Monthly Archives: May 2013
People start collecting military patches for a number of reasons. Considering that all branches of the United States armed forces use embroidered emblems for a multitude of purposes ranging from markings of rank and rating to unit and squadron insignia, invariably, there is something worthwhile to catapult even the non-militaria collector into pursuing the colorful cacophony of patch collecting.
My own participation in collecting patches originates with my own service in the navy. What began back in those days as an effort to adorn my utility and leather flight jackets with colorful representations of my ship and significant milestones (such as deployments) morphed into a quest to complete a shadow box that would properly represent my career in the service. Many of the patches I acquired while on active duty never found their way into use and were subsequently stashed away. It was not until I began to piece together items from my career that my patch collecting interest was ignited.
Like many other military patch collectors, I expanded my hunt from a narrow focus to a much more broad approach. As I pursued patches for another shadow box project (for a relative’s service) I started to see “deals” on random insignia that I just couldn’t live without. It wasn’t before long that I had a burgeoning gathering of embroidered goodies from World War II ranging from those from the US Marine Corps, US Army Air Corps/Forces and other ancillary US Army corps, division and regimental unit insignia*. For the sake of preserving what little storage space I had available, I throttled down and began to narrow my approach once again.
In keeping with my interest in naval history in concert with my passion for local history (where I was born and raised), my military patch collecting went in a new direction. In the past several years, I have slowly acquiring items associated with several of the ships with Pacific Northwest connections. Aside from readily available militaria associated with the USS Washington, USS Idaho and USS Oregon (all of which have stellar legacies of service). items from the ships named for the various cities (in those states) pose much more of a challenge to locate. When it comes to collecting patches, that difficulty is exponentially increased.
Of the many ships named for locations or features within Washington State, the four ships named for the City of Tacoma leave very little for a military patch collector to find, considering that only one of the four served in the era when navy ship patches came into use. The USS Tacoma (PG-92), a patrol gunboat of the Asheville class was actually built and commissioned in her namesake city, served for 12 years in the U.S. Navy from 1969 to 1981. Though her career was relatively brief, she spent her early years operating in the Pacific and in the waters surrounding Vietnam conducting patrol and surveillance operations, earning her two battle stars for her combat service.
While searching for anything related to the USS Tacoma (all ships) last year, a patch from the PG-92 showed up in an online auction that really spoke to me. It was rather expensive and there were many bidders competing for the patch, so I let it go without participating. A few months later, another copy of the patch was listed prompting me to watch for bids. With no bids after a few days, I set my snipe with the understanding that someone is going to exceed my price. One bid came in seconds before the auction closed but my snipe hit at the very last second which resulted in successful outcome for me (winning the auction). It wasn’t until it arrived that I saw the ink-stamp mark on the back. It might be a bit of a detractor, but it certainly isn’t a deal breaker for this vintage 1970s-era patch. However, the patch I received most recently gives me pause.

PROBLEM 1:
Put the lines of the listing, from the line with "102年: median 9.5, box" through the end of the listing, into a numbered list, leaving out blank lines.
The passage and the listing have no connection to each other.

[Records taken from a dataset]

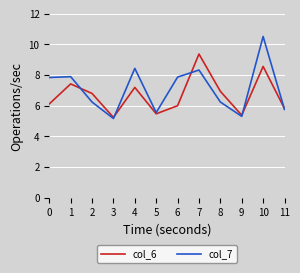

Is the value of col_6 at 3 greater than the value of col_7 at 7?

No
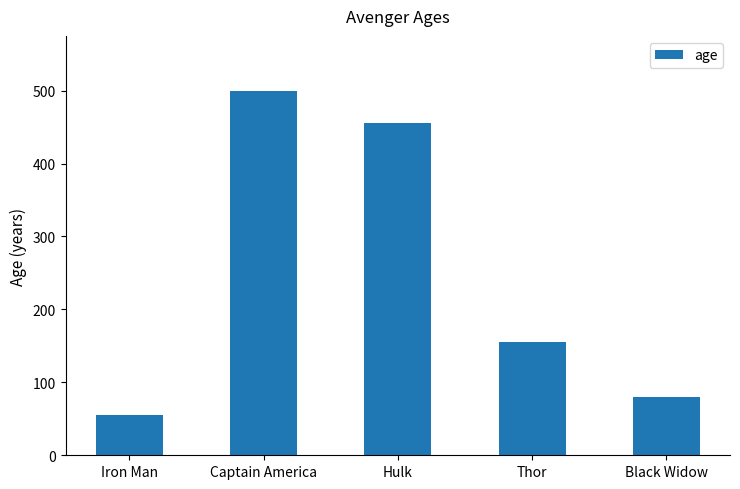

Reading left to right, extract all data points from this chart.

55	500	455	155	80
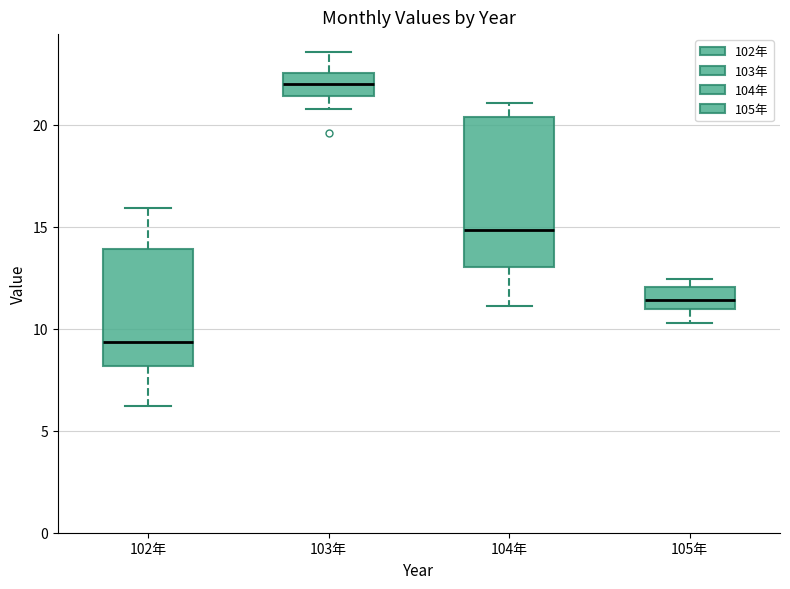

Reading left to right, transcribe this box plot: for each box, give where its median line is, the range the box spans, and where its two whiskers end, as read against the y-axis. The values are not printed on the chart, so give them approximately, as read against the axis.

102年: median 9.5, box 8.0 to 14.0, whiskers 6.0 to 16.0
103年: median 22.0, box 21.5 to 22.5, whiskers 21.0 to 23.5
104年: median 15.0, box 13.0 to 20.5, whiskers 11.0 to 21.0
105年: median 11.5, box 11.0 to 12.0, whiskers 10.5 to 12.5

PROBLEM 2:
Summarize the passage on military patch collecting in two sentences.

FINAL ANSWER 1:
1. 102年: median 9.5, box 8.0 to 14.0, whiskers 6.0 to 16.0
2. 103年: median 22.0, box 21.5 to 22.5, whiskers 21.0 to 23.5
3. 104年: median 15.0, box 13.0 to 20.5, whiskers 11.0 to 21.0
4. 105年: median 11.5, box 11.0 to 12.0, whiskers 10.5 to 12.5

FINAL ANSWER 2:
The writer began collecting military patches through service in the navy, broadened the hunt to World War II insignia, and then narrowed it to ships with Pacific Northwest connections. Among these is the USS Tacoma (PG-92), a patrol gunboat that served from 1969 to 1981, and the writer won one of its patches in an online auction with a last-second snipe.